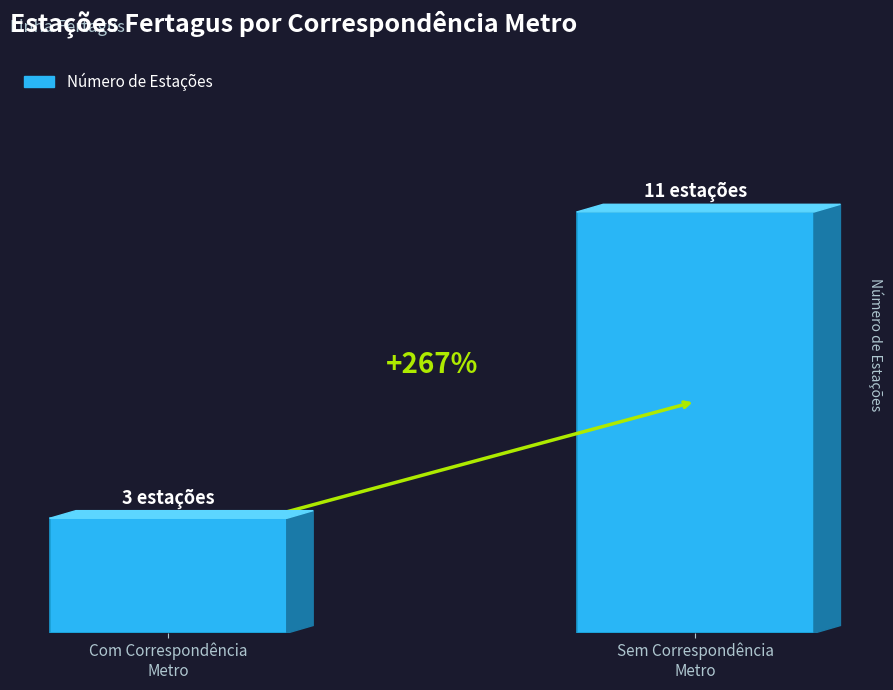

How many values are between 3 and 11?

2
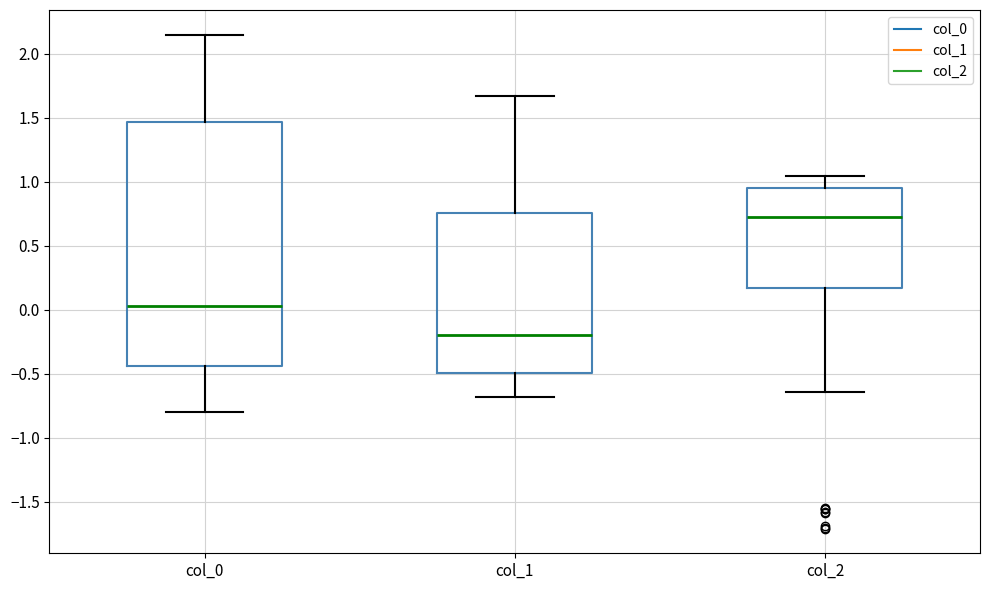

Comparing the boxes themselves (not the whiskers), which one is the tallest?

col_0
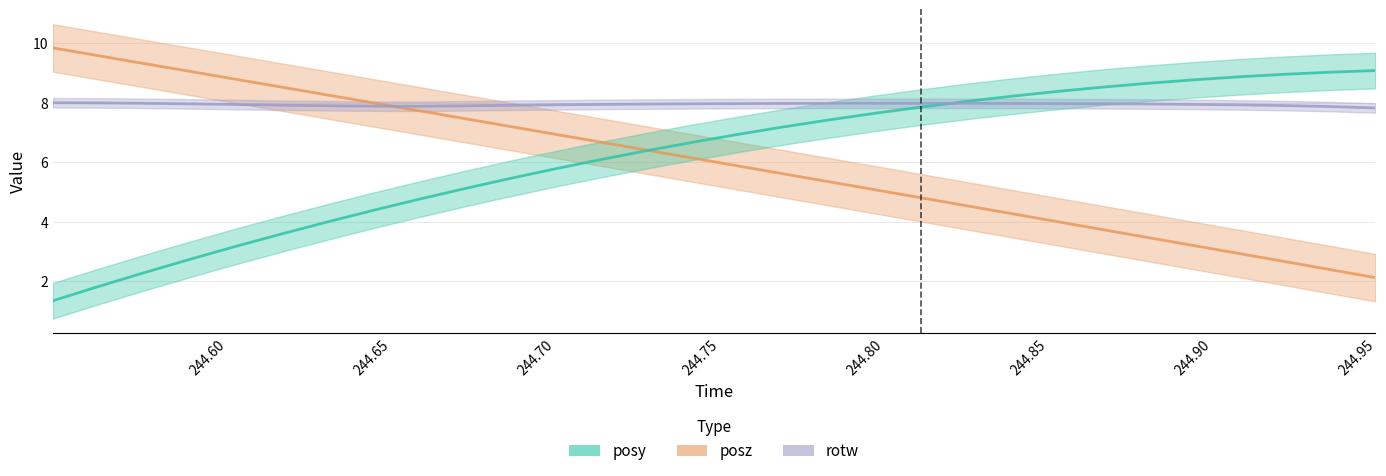

Is the value of posz at 20 greater than the value of rotw (×8) at 244.80?

No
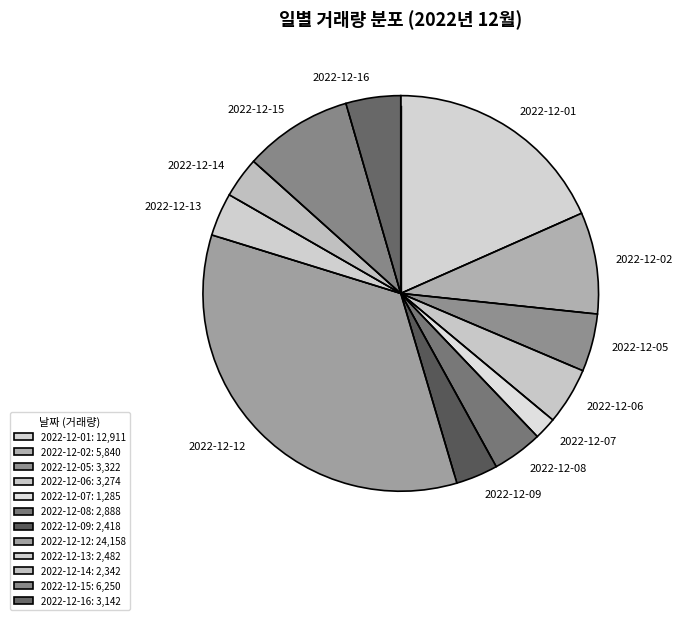

Does 2022-12-09 account for over 50% of the chart?

No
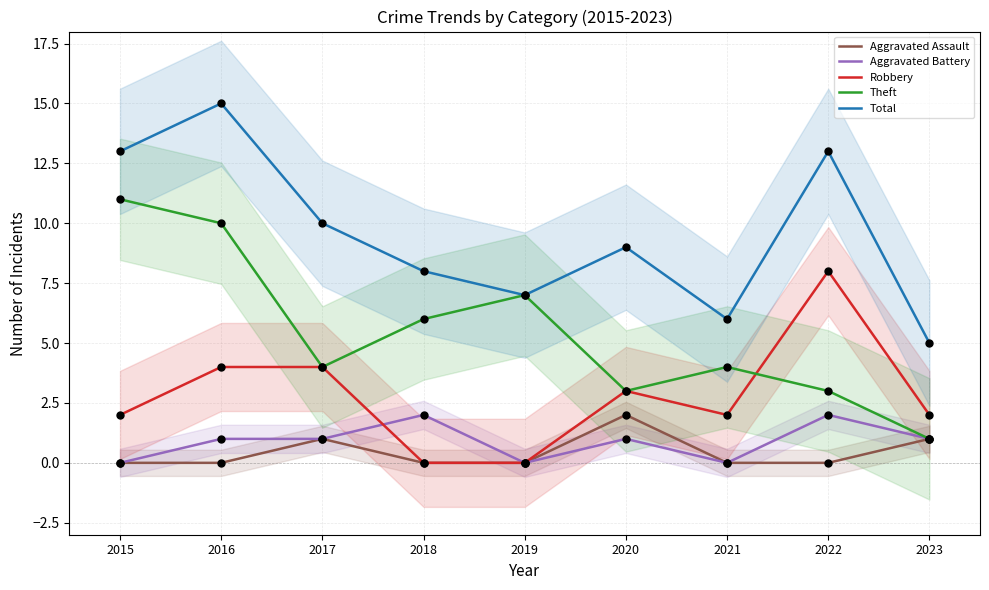

Is the value of Total at 2023 greater than the value of Aggravated Assault at 2020?

Yes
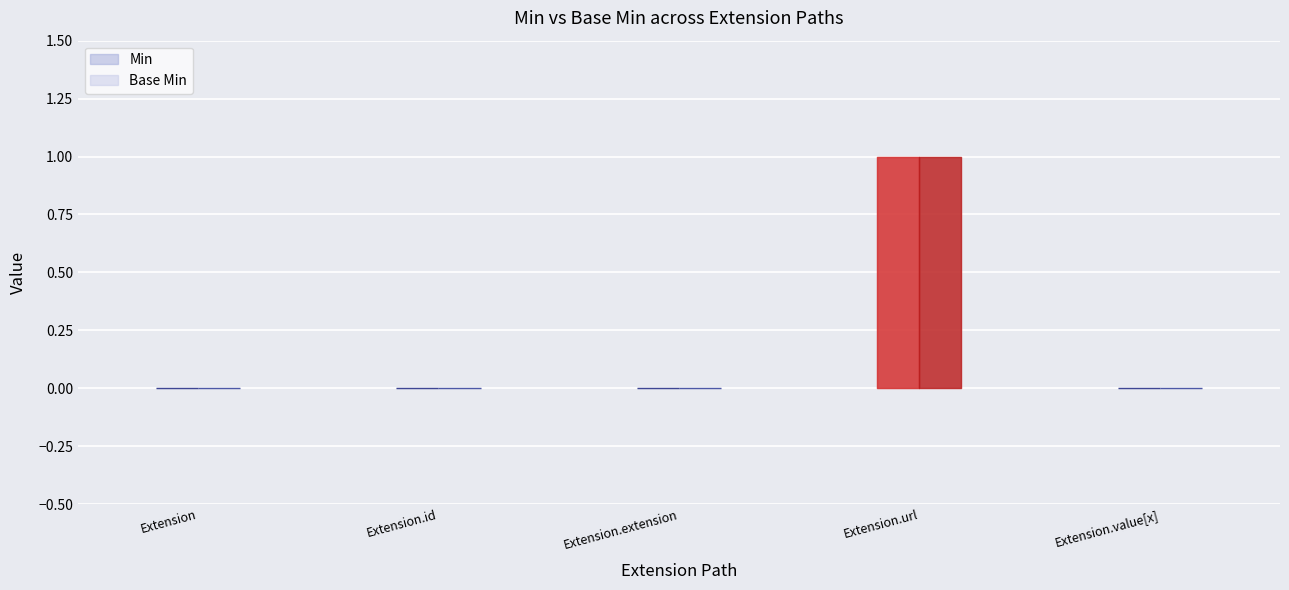

Reading left to right, list all the values displayed in this chart.

Min: 0	0	0	1	0
Base Min: 0	0	0	1	0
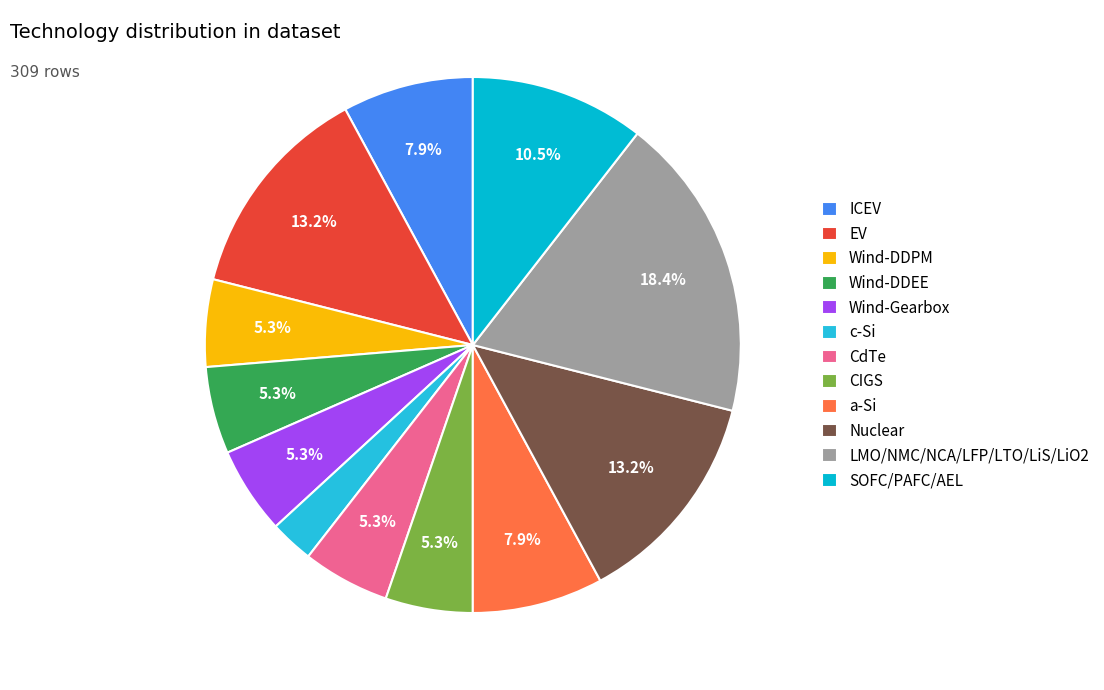

Is it true that Nuclear is 1% of the pie?

False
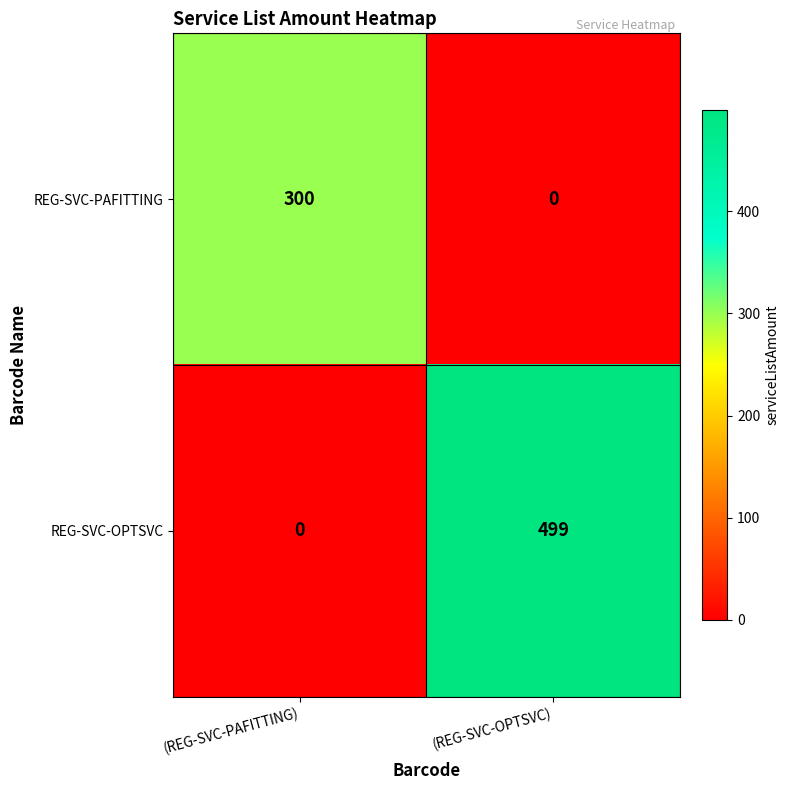

Reading right to left, what are all the values shown in this chart?

REG-SVC-PAFITTING: 0	300
REG-SVC-OPTSVC: 499	0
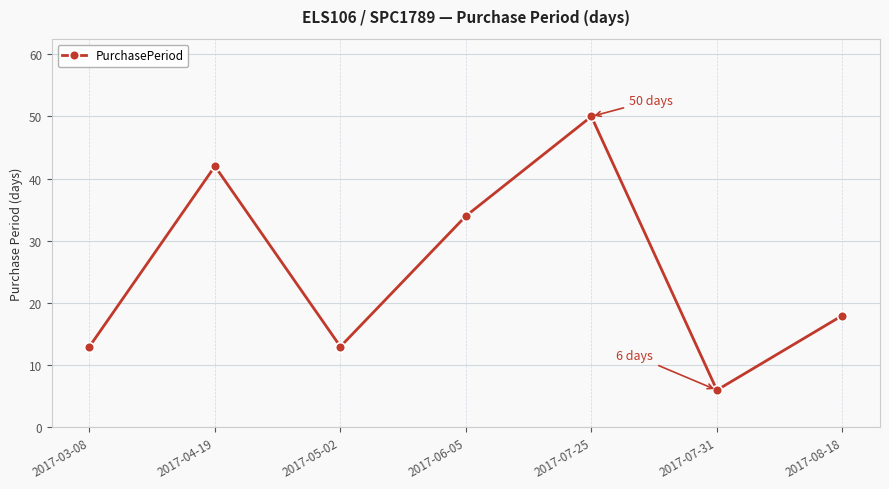

How many data points are less than 18?

3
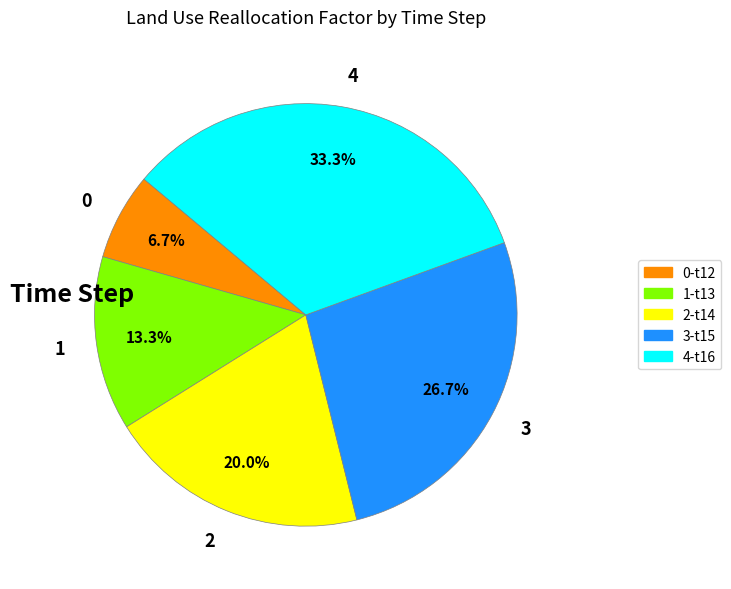

Is it true that 4 is 33% of the pie?

True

##############################

THE TASK
Pull out each line from the entries above that contains the word "right", and list those lines.

ANSWER SPACE
Reading left to right, list all the values displayed in this chart.
Reading right to left, what are all the values shown in this chart?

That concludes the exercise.